Extracted records:
........

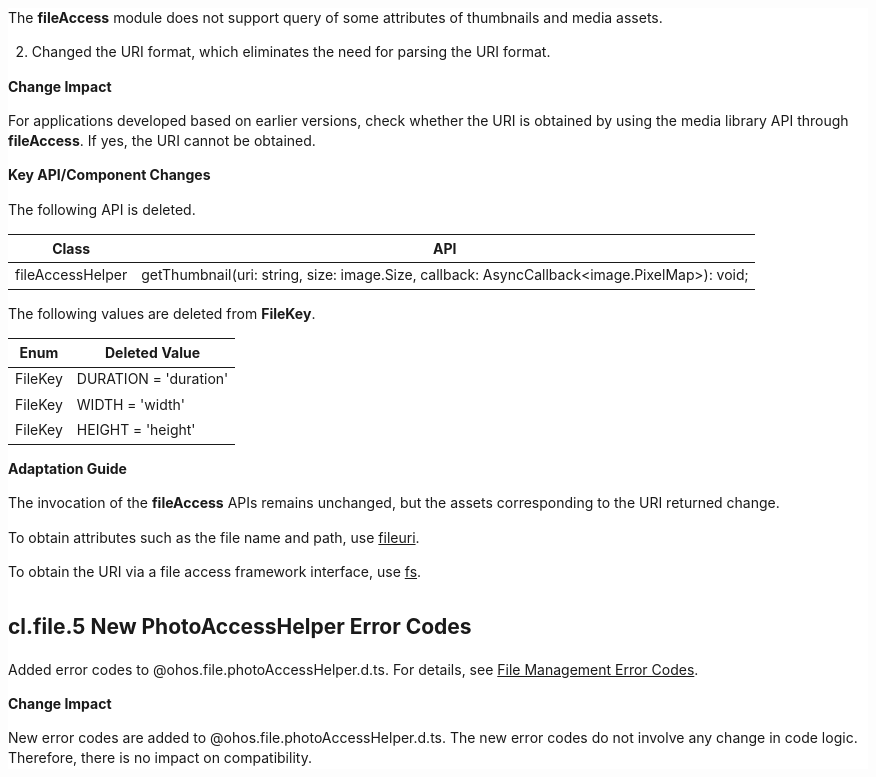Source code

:    The **fileAccess** module does not support query of some attributes of thumbnails and media assets.

2. Changed the URI format, which eliminates the need for parsing the URI format.

**Change Impact**

For applications developed based on earlier versions, check whether the URI is obtained by using the media library API through **fileAccess**. If yes, the URI cannot be obtained.

**Key API/Component Changes**

The following API is deleted.

| Class          | API                                                |
| -------------- | ------------------------------------------------------------ |
| fileAccessHelper | getThumbnail(uri: string, size: image.Size, callback: AsyncCallback<image.PixelMap>): void;|

The following values are deleted from **FileKey**.

| Enum| Deleted Value|
| -------- | ---- |
| FileKey | DURATION = 'duration' |
| FileKey | WIDTH = 'width' |
| FileKey | HEIGHT = 'height' |

**Adaptation Guide**

The invocation of the **fileAccess** APIs remains unchanged, but the assets corresponding to the URI returned change.

To obtain attributes such as the file name and path, use [fileuri](../../../application-dev/reference/apis/js-apis-file-fileuri.md).

To obtain the URI via a file access framework interface, use [fs](../../../application-dev/reference/apis/js-apis-file-fs.md).


## cl.file.5 New PhotoAccessHelper Error Codes

Added error codes to @ohos.file.photoAccessHelper.d.ts. For details, see [File Management Error Codes](../../../application-dev/reference/errorcodes/errorcode-filemanagement.md).

**Change Impact**

New error codes are added to @ohos.file.photoAccessHelper.d.ts. The new error codes do not involve any change in code logic. Therefore, there is no impact on compatibility.
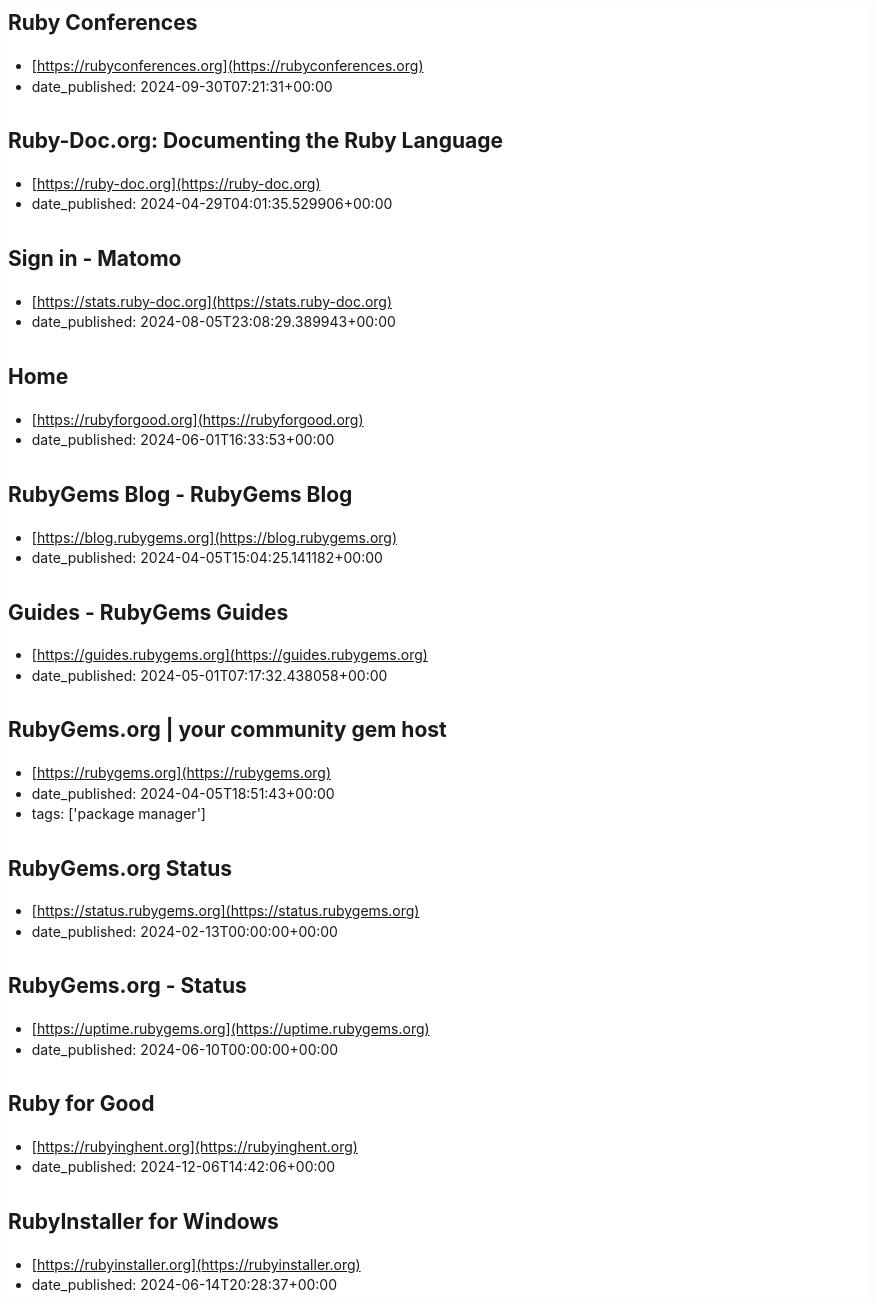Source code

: ## Ruby Conferences
 - [https://rubyconferences.org](https://rubyconferences.org)
 - date_published: 2024-09-30T07:21:31+00:00

 ## Ruby-Doc.org: Documenting the Ruby Language
 - [https://ruby-doc.org](https://ruby-doc.org)
 - date_published: 2024-04-29T04:01:35.529906+00:00

 ## Sign in - Matomo
 - [https://stats.ruby-doc.org](https://stats.ruby-doc.org)
 - date_published: 2024-08-05T23:08:29.389943+00:00

 ## Home
 - [https://rubyforgood.org](https://rubyforgood.org)
 - date_published: 2024-06-01T16:33:53+00:00

 ## RubyGems Blog - RubyGems Blog
 - [https://blog.rubygems.org](https://blog.rubygems.org)
 - date_published: 2024-04-05T15:04:25.141182+00:00

 ## Guides - RubyGems Guides
 - [https://guides.rubygems.org](https://guides.rubygems.org)
 - date_published: 2024-05-01T07:17:32.438058+00:00

 ## RubyGems.org | your community gem host
 - [https://rubygems.org](https://rubygems.org)
 - date_published: 2024-04-05T18:51:43+00:00
 - tags: ['package manager']

 ## RubyGems.org Status
 - [https://status.rubygems.org](https://status.rubygems.org)
 - date_published: 2024-02-13T00:00:00+00:00

 ## RubyGems.org - Status
 - [https://uptime.rubygems.org](https://uptime.rubygems.org)
 - date_published: 2024-06-10T00:00:00+00:00

 ## Ruby for Good
 - [https://rubyinghent.org](https://rubyinghent.org)
 - date_published: 2024-12-06T14:42:06+00:00

 ## RubyInstaller for Windows
 - [https://rubyinstaller.org](https://rubyinstaller.org)
 - date_published: 2024-06-14T20:28:37+00:00
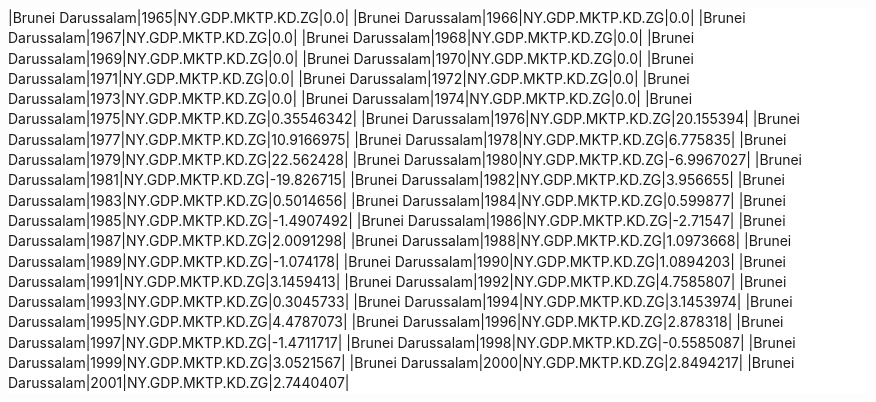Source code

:|Brunei Darussalam|1965|NY.GDP.MKTP.KD.ZG|0.0|
|Brunei Darussalam|1966|NY.GDP.MKTP.KD.ZG|0.0|
|Brunei Darussalam|1967|NY.GDP.MKTP.KD.ZG|0.0|
|Brunei Darussalam|1968|NY.GDP.MKTP.KD.ZG|0.0|
|Brunei Darussalam|1969|NY.GDP.MKTP.KD.ZG|0.0|
|Brunei Darussalam|1970|NY.GDP.MKTP.KD.ZG|0.0|
|Brunei Darussalam|1971|NY.GDP.MKTP.KD.ZG|0.0|
|Brunei Darussalam|1972|NY.GDP.MKTP.KD.ZG|0.0|
|Brunei Darussalam|1973|NY.GDP.MKTP.KD.ZG|0.0|
|Brunei Darussalam|1974|NY.GDP.MKTP.KD.ZG|0.0|
|Brunei Darussalam|1975|NY.GDP.MKTP.KD.ZG|0.35546342|
|Brunei Darussalam|1976|NY.GDP.MKTP.KD.ZG|20.155394|
|Brunei Darussalam|1977|NY.GDP.MKTP.KD.ZG|10.9166975|
|Brunei Darussalam|1978|NY.GDP.MKTP.KD.ZG|6.775835|
|Brunei Darussalam|1979|NY.GDP.MKTP.KD.ZG|22.562428|
|Brunei Darussalam|1980|NY.GDP.MKTP.KD.ZG|-6.9967027|
|Brunei Darussalam|1981|NY.GDP.MKTP.KD.ZG|-19.826715|
|Brunei Darussalam|1982|NY.GDP.MKTP.KD.ZG|3.956655|
|Brunei Darussalam|1983|NY.GDP.MKTP.KD.ZG|0.5014656|
|Brunei Darussalam|1984|NY.GDP.MKTP.KD.ZG|0.599877|
|Brunei Darussalam|1985|NY.GDP.MKTP.KD.ZG|-1.4907492|
|Brunei Darussalam|1986|NY.GDP.MKTP.KD.ZG|-2.71547|
|Brunei Darussalam|1987|NY.GDP.MKTP.KD.ZG|2.0091298|
|Brunei Darussalam|1988|NY.GDP.MKTP.KD.ZG|1.0973668|
|Brunei Darussalam|1989|NY.GDP.MKTP.KD.ZG|-1.074178|
|Brunei Darussalam|1990|NY.GDP.MKTP.KD.ZG|1.0894203|
|Brunei Darussalam|1991|NY.GDP.MKTP.KD.ZG|3.1459413|
|Brunei Darussalam|1992|NY.GDP.MKTP.KD.ZG|4.7585807|
|Brunei Darussalam|1993|NY.GDP.MKTP.KD.ZG|0.3045733|
|Brunei Darussalam|1994|NY.GDP.MKTP.KD.ZG|3.1453974|
|Brunei Darussalam|1995|NY.GDP.MKTP.KD.ZG|4.4787073|
|Brunei Darussalam|1996|NY.GDP.MKTP.KD.ZG|2.878318|
|Brunei Darussalam|1997|NY.GDP.MKTP.KD.ZG|-1.4711717|
|Brunei Darussalam|1998|NY.GDP.MKTP.KD.ZG|-0.5585087|
|Brunei Darussalam|1999|NY.GDP.MKTP.KD.ZG|3.0521567|
|Brunei Darussalam|2000|NY.GDP.MKTP.KD.ZG|2.8494217|
|Brunei Darussalam|2001|NY.GDP.MKTP.KD.ZG|2.7440407|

........

Exercise description:
Pull out every line of the rows above that contains the string "media". Case counts.

Response box:
:    The **fileAccess** module does not support query of some attributes of thumbnails and media assets.
For applications developed based on earlier versions, check whether the URI is obtained by using the media library API through **fileAccess**. If yes, the URI cannot be obtained.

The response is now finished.